Voilà donc l'ultime objectif : nous observer tel que nous sommes, sans nous juger, nous voir dans notre plus profonde nudité afin de comprendre par nous-mêmes, et pas selon Krishnamurti ou tel autre penseur, ce que nous sommes et comment nous fonctionnons. C'est le but de la méditation, pas seulement celle que l'on pratique dans une position particulière mais aussi celle de tous les instants. Se connaître quand rien ne nous perturbe est insuffisant. C'est dans notre vie courante que nous allons découvrir nos désordres, notre confusion, nos conflits et contradictions. Cette vision totale de soi, lorsqu'elle se réalise provoque immanquablement un énorme choc spirituel. Suivant les cultures, cet instant est nommé éveil, illumination ou satori.
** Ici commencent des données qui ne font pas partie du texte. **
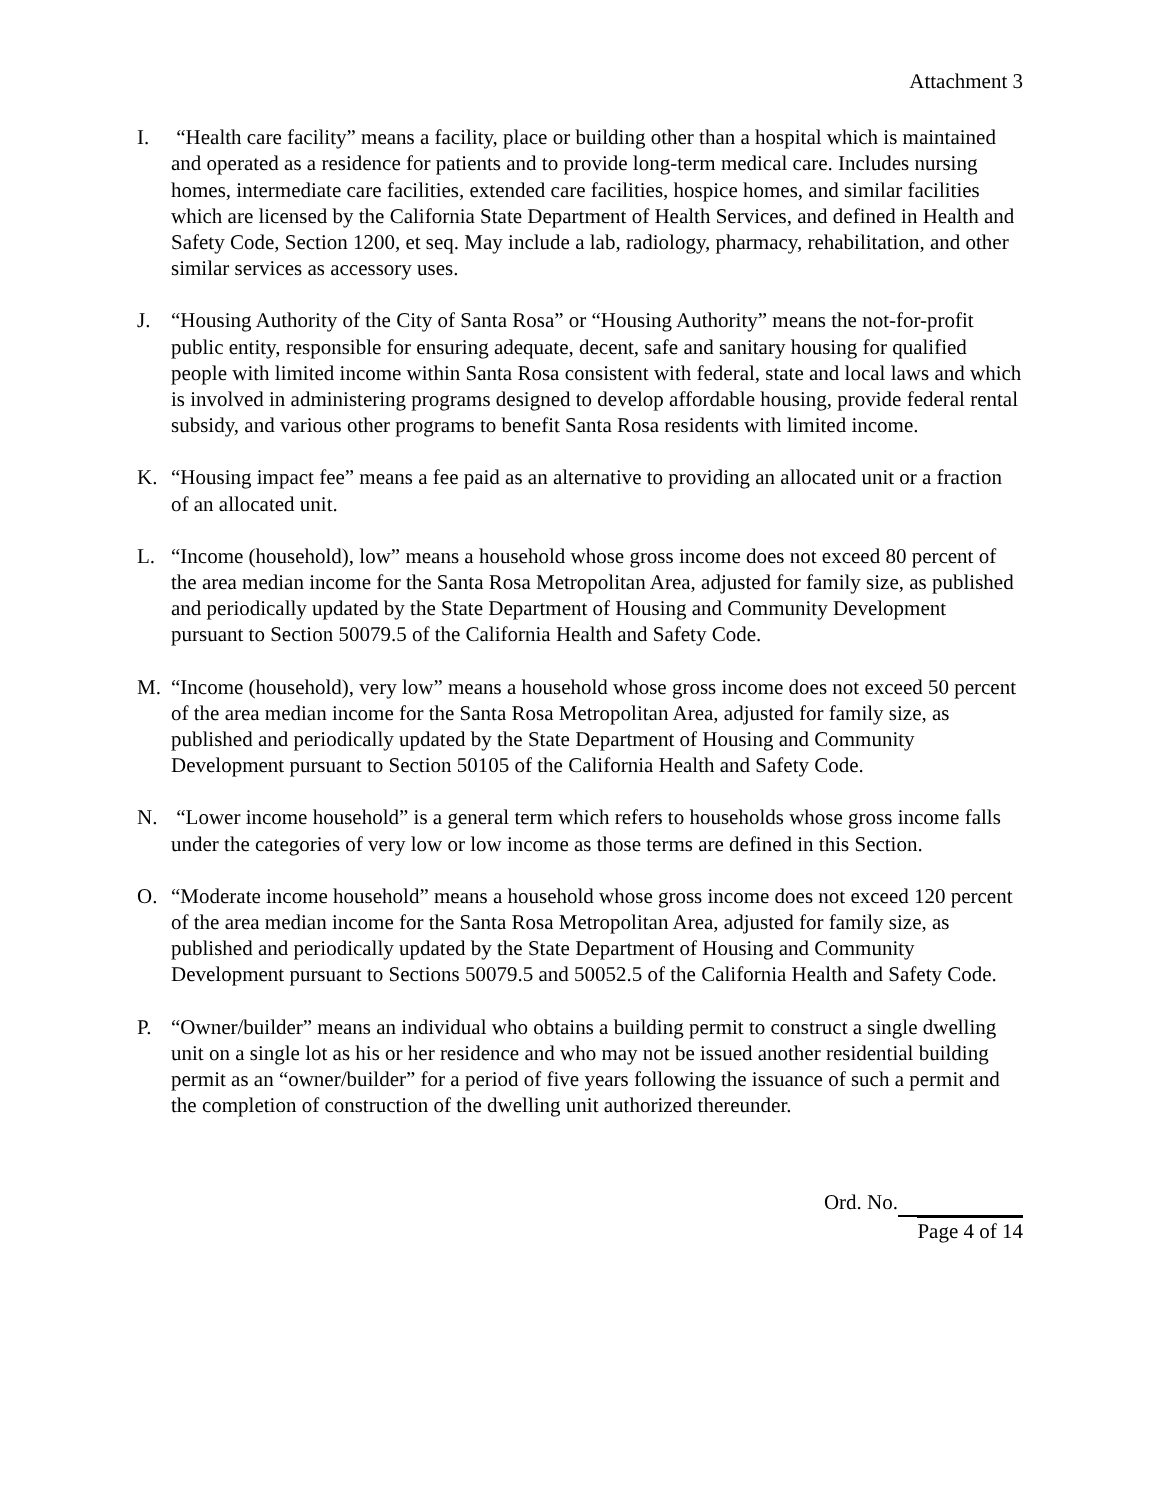Attachment 3
I. “Health care facility” means a facility, place or building other than a hospital which is maintained and operated as a residence for patients and to provide long-term medical care. Includes nursing homes, intermediate care facilities, extended care facilities, hospice homes, and similar facilities which are licensed by the California State Department of Health Services, and defined in Health and Safety Code, Section 1200, et seq. May include a lab, radiology, pharmacy, rehabilitation, and other similar services as accessory uses.
J. “Housing Authority of the City of Santa Rosa” or “Housing Authority” means the not-for-profit public entity, responsible for ensuring adequate, decent, safe and sanitary housing for qualified people with limited income within Santa Rosa consistent with federal, state and local laws and which is involved in administering programs designed to develop affordable housing, provide federal rental subsidy, and various other programs to benefit Santa Rosa residents with limited income.
K. “Housing impact fee” means a fee paid as an alternative to providing an allocated unit or a fraction of an allocated unit.
L. “Income (household), low” means a household whose gross income does not exceed 80 percent of the area median income for the Santa Rosa Metropolitan Area, adjusted for family size, as published and periodically updated by the State Department of Housing and Community Development pursuant to Section 50079.5 of the California Health and Safety Code.
M. “Income (household), very low” means a household whose gross income does not exceed 50 percent of the area median income for the Santa Rosa Metropolitan Area, adjusted for family size, as published and periodically updated by the State Department of Housing and Community Development pursuant to Section 50105 of the California Health and Safety Code.
N. “Lower income household” is a general term which refers to households whose gross income falls under the categories of very low or low income as those terms are defined in this Section.
O. “Moderate income household” means a household whose gross income does not exceed 120 percent of the area median income for the Santa Rosa Metropolitan Area, adjusted for family size, as published and periodically updated by the State Department of Housing and Community Development pursuant to Sections 50079.5 and 50052.5 of the California Health and Safety Code.
P. “Owner/builder” means an individual who obtains a building permit to construct a single dwelling unit on a single lot as his or her residence and who may not be issued another residential building permit as an “owner/builder” for a period of five years following the issuance of such a permit and the completion of construction of the dwelling unit authorized thereunder.
Ord. No.
Page 4 of 14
Peu importent les mots, seule compte l'évidence de ce que l'on voit. Car voir, c'est comprendre.

Et alors ?
Et alors, c'est tout !
Krishnamurti nous dit : « Si vous marchez vers le sud depuis longtemps et que, brusquement, vous découvrez qu'il y a erreur, que vous êtes en route vers le nord ; que faîtes-vous ? Vous vous arrêtez, bien sûr ! » Il en ira de même de votre esprit. Quand il découvre sa propre horreur, son incohérence, sa folie, ses erreurs, que peut-il faire ? Il s'arrête de bavarder, se libère de tous ses affects et reste vide. Autrement dit, disponible, utile et efficace.
Cette vacuité de l’esprit, c’est la sagesse.